Pas sûr, pourtant, qu'Andrey Melnichenko ait vu venir la catastrophe. Il y a quatre mois à peine, EuroChem préparait son entrée en Bourse. L'opération, préparée par Goldman Sachs, JP Morgan, UBS et la banque russe VTB, devait rapporter un milliard de dollars, expliquait Reuters.
Trois semaines avant l'assaut russe sur l'Ukraine, le 3 février 2022, Eurochem était entré en "négociations exclusives" avec le groupe autrichien Borealis pour racheter sa division engrais pour 455 millions d'euros.
Le Sailing Yacht A, le plus grand voilier privé du monde dessiné par Philippe Starck, propriété d'Andrey Melnichenko, mouillait paisiblement dans le port de Trieste après une escapade en Croatie.
Tout semblait donc lui sourire. Sa fortune avait même augmenté l'an dernier, alors que celles des oligarques russes étaient généralement à la baisse. "Comme un bonheur n’arrive jamais seul, il est également rentré dans les 100 premières fortunes mondiales de Forbes et Bloomberg", applaudissait le magazine Bilan qui le classait au 8ème rang des plus riches de Suisse en novembre 2021.
Mercredi 9 mars, tout s'est renversé en quelques heures. Dès le lendemain, le groupe Boréalis s'est empressé de "décliner" l'offre de rachat d'EuroChem après avoir "attentivement évalué les développements les plus récents concernant la guerre en Ukraine ainsi que les sanctions qui ont été mises en place".
Le même jour, le groupe zougois annonçait la démission immédiate d'Andrey Melnichenko de son poste de "directeur non-exécutif du conseil d'administration". Usant d'une formule particulièrement vague, l'entreprise indique aussi que le milliardaire se serait "retiré comme principal bénéficiaire" du groupe EuroChem ("withdrawn as main beneficiary" dans le texte).

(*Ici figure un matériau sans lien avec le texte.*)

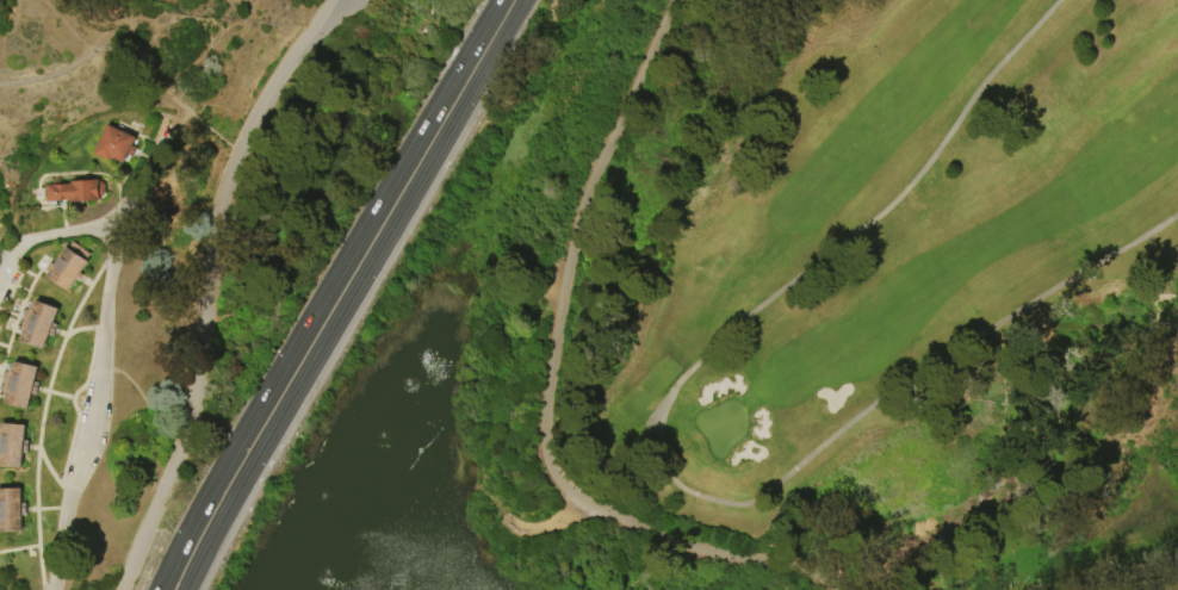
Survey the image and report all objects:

Selon les conditions dans lesquelles il s'est effectué, ce "retrait" inopiné pourrait provoquer l'éjection d'Andrey Melnichenko du classement des 10 personnes les plus riches de Suisse. Après Guennadi Timtchenko et Alisher Ousmanov, sanctionnés la semaine dernière, il s'agirait du troisième départ de cette liste en quelques jours.
Interrogée au sujet du projet d'entrée en Bourse d'EuroChem, UBS n'a pas immédiatement répondu aux questions de Gotham City.
Le Sailing Yacht A pourrait être rapidement séquestré par la Garde des Finances italiennes, écrit Trieste Prima, suivant le même sort que le Lady M d'Alexeï Mordashov et le Lena de Guennadi Timtchenko.
Dans ce tumulte, Andrey Melnichenko pourrait garder la main sur quelques miettes de son empire. Son second yacht, le Motor Yacht A, également conçu par Philippe Starck, échappe aux sanctions dans l'immédiat: le navire a quitté les Maldives le 10 mars et navigue actuellement vers une destination inconnue. Son immense Boeing privé immatriculé MY-BBJ a quitté Zurich pour la Tanzanie la veille des mesures européennes.
Le Conseil fédéral devra se prononcer sur l'application des sanctions en Suisse lors de sa réunion hebdomadaire, vendredi 11 mars. Interrogé à ce sujet par Gotham City, le Secrétariat d'Etat à l'économie (Seco) précise que "le Conseil fédéral décide de manière autonome de la reprise de nouvelles sanctions de l'UE".
Olivier Harley, devenu entretemps directeur marketing d'Eurochem, s'est brièvement exprimé sur LinkedIn le 4 mars. "Je ne crois pas que l'agression et la folie dont nous sommes témoins cette semaine proviennent de la Russie que j'ai appris à connaître et à aimer, ni de son peuple, écrivait-il. Elles proviennent d'une poignée d'individus faibles qui ont construit un système d'oppression et de peur pour s'enrichir et tenter de rester pertinents."